O Rio de Janeiro é uma paixão relativamente recente. Até alguns anos atrás, tinha verdadeira ojeriza pela cidade, pelo sotaque dos cariocas e por tudo que se relacionasse a sua celebração como cidade maravilhosa. Sem saber bem por que, a vida tratou de me aproximar da cidade, e de aproximação em aproximação vi-me primeiramente interessado pela cidade, depois um visitante habitual e, agora, posso dizer, um aficionado por tudo que a ela se relacione.

Metrópole à Beira-Mar tem o trunfo de não só tratar do Rio, como também do Brasil dos anos 20, dado que o Brasil, nessa época, confundia-se em grande parte com a capital federal. E o Brasil das primeiras décadas do século XX é um céu constelado, pululando de artistas, intelectuais, cultura e acontecimentos de todo tipo. Não foi por outro motivo, aliás, que me apaixonei pela saga memorialística de Pedro Nava, que é uma verdadeira janela para a intimidade do Brasil daquele tempo. A saga de Nava me fez ser brasileiro de um jeito diferente, deu substância ao muitas vezes leviano orgulho nacional, e esse foi por certo um passo decisivo para que, posteriormente, pudesse amar o Rio.

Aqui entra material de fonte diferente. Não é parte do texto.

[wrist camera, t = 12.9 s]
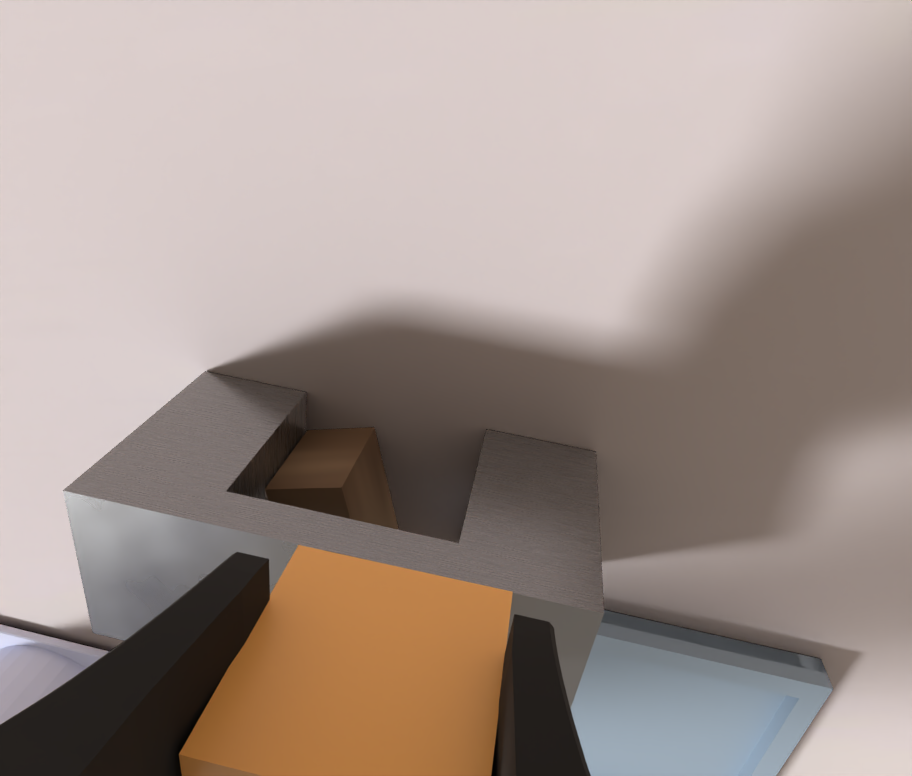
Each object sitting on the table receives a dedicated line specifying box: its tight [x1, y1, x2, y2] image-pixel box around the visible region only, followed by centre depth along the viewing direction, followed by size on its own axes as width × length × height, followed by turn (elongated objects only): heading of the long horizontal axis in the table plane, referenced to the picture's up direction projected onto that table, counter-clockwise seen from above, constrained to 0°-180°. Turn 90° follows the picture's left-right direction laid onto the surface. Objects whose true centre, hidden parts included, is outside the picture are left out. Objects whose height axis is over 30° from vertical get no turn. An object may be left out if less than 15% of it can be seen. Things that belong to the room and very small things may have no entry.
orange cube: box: [179, 545, 513, 776], centre depth 12 cm, size 4×4×4 cm
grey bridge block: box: [63, 371, 604, 709], centre depth 19 cm, size 5×13×7 cm, turn 82°
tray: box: [571, 610, 833, 776], centre depth 24 cm, size 10×10×1 cm
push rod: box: [265, 427, 399, 530], centre depth 22 cm, size 13×2×4 cm, turn 8°
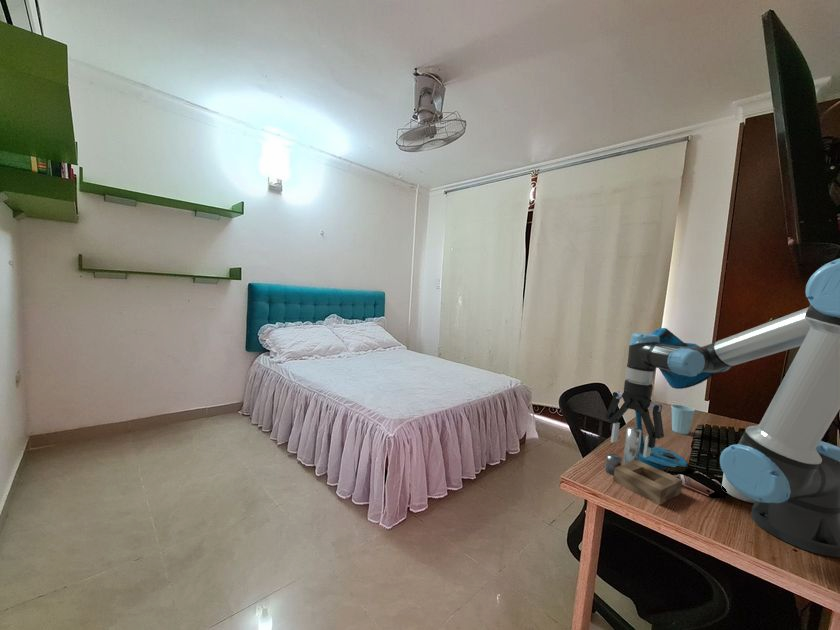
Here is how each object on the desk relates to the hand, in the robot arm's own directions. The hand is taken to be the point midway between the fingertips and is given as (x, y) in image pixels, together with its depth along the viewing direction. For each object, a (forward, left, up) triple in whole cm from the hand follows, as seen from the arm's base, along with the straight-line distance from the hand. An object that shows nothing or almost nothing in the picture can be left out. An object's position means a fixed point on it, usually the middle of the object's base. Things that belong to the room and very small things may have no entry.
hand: (629, 448), depth 106 cm
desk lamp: (-4, -15, -5) cm, 16 cm away
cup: (+6, -52, -5) cm, 52 cm away
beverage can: (-24, -13, -5) cm, 28 cm away
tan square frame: (-10, +9, -5) cm, 14 cm away
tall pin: (-1, 0, -5) cm, 5 cm away
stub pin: (-1, +10, -5) cm, 12 cm away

O foco principal de Ruy, como o revela o próprio título, é o Rio de Janeiro dos anos 20. Dentro desse recorte, de tudo ele fala - e muito aconteceu naquela época -, no entanto fala principalmente da cultura de então, e igualmente aqui pode-se dizer que muito aconteceu naquela época.

Na literatura, há o protagonismo de nomes como Lima Barreto, Coelho Neto, Benjamin Costallat, João do Rio, Manuel Bandeira e Ronald de Carvalho. Eram tempos ecléticos aqueles: muito do passado persistia, certo beletrismo, os últimos parnasianos e simbolistas, contudo, já havia muita gente moderna, de escrita arejada e ágil, movendo a locomotiva da literatura adiante. Apesar de ser um livro sobre o Rio, Ruy Castro não se furta a falar da Semana de Arte Moderna de 22, muito paulista mas com participações cariocas pontuais, nomeadamente Di Cavalcanti e Villa-Lobos; das relações de seus dois grandes nomes, Mário e Oswald de Andrade, com os cariocas; e do quanto o modernismo propugnado em São Paulo, diferentemente do que lá acontecia, não era grande novidade no Rio de Janeiro daquela década. Ainda no âmbito da literatura, surpreendem os relatos sobre a forte presença feminina nas letras. Havia um número razoável de mulheres escrevendo nos jornais e revistas cariocas; muitas delas davam o próximo passo, publicando poesia e romances. Nome cujo resgate se esboçou nos últimos anos, Júlia Lopes de Almeida, segundo Ruy, era figura central das rodas literárias de então, tendo seus esforços sido essenciais para a fundação da Academia Brasileira de Letras, a qual só não integrou porque era mulher, e a academia francesa, modelo da brasileira, não admitia mulheres. Outras escritoras destacadas são Carmen Dolores, Gilka Machado (poetisa de feitio erótico) e Chrysanthème. Que tenham sido esquecidas depois, prolongando-se o esquecimento até o nosso tempo, depõe muito contra o tempo atual, e, por consequência, em favor dos cariocas de antanho. Por vezes, a modernidade é um capítulo que antecede a antiguidade.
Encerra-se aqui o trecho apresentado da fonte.